TASK TO CARRY OUT: Only lines containing "with" are wanted from the data below. Copy those lines.

(DATA RECORDS begins)

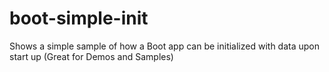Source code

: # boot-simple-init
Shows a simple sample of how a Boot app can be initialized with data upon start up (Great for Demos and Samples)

(DATA RECORDS ends)
(DATA RECORDS begins)

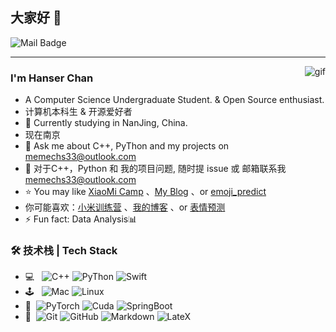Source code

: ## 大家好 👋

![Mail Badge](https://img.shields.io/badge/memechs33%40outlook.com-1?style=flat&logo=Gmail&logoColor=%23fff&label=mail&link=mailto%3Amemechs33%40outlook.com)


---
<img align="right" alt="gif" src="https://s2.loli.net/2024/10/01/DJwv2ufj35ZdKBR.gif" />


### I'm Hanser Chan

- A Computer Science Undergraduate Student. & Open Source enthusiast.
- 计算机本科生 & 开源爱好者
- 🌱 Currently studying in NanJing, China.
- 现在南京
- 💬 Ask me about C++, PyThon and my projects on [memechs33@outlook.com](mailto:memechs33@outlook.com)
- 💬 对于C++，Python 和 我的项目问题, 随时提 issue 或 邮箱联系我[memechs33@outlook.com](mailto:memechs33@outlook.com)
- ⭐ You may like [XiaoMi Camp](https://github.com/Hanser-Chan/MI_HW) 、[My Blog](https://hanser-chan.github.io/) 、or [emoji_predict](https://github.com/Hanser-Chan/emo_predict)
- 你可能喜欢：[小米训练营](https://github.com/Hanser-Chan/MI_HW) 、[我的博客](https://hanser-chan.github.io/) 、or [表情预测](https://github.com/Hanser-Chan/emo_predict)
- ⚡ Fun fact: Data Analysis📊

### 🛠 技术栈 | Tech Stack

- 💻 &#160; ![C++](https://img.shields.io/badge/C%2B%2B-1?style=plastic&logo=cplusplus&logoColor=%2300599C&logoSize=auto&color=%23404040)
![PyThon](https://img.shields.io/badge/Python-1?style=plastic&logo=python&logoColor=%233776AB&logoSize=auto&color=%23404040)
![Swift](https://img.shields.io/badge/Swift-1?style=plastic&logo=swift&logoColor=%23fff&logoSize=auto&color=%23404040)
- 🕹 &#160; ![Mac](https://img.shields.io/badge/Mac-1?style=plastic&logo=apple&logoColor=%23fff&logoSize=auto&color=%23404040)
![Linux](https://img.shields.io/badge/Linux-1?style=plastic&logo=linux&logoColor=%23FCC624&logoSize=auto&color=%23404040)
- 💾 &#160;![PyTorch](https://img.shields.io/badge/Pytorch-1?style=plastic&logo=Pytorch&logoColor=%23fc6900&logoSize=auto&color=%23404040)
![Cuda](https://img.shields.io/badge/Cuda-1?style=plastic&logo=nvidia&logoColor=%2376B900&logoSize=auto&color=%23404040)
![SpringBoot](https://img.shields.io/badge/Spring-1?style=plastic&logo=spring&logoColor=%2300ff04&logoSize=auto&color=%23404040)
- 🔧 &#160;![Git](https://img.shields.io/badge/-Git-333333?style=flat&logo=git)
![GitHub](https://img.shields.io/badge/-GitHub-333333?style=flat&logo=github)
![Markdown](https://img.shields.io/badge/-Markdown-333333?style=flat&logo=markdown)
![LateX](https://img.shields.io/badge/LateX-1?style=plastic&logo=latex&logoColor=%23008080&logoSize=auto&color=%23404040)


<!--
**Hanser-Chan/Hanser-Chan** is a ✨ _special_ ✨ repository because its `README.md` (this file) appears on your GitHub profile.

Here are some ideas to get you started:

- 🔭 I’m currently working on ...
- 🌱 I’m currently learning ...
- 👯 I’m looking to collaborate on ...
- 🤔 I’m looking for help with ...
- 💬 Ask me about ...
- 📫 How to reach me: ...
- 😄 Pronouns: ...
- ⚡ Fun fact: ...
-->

(DATA RECORDS ends)

RESPONSE TO THE EXERCISE:
Shows a simple sample of how a Boot app can be initialized with data upon start up (Great for Demos and Samples)
- 🤔 I’m looking for help with ...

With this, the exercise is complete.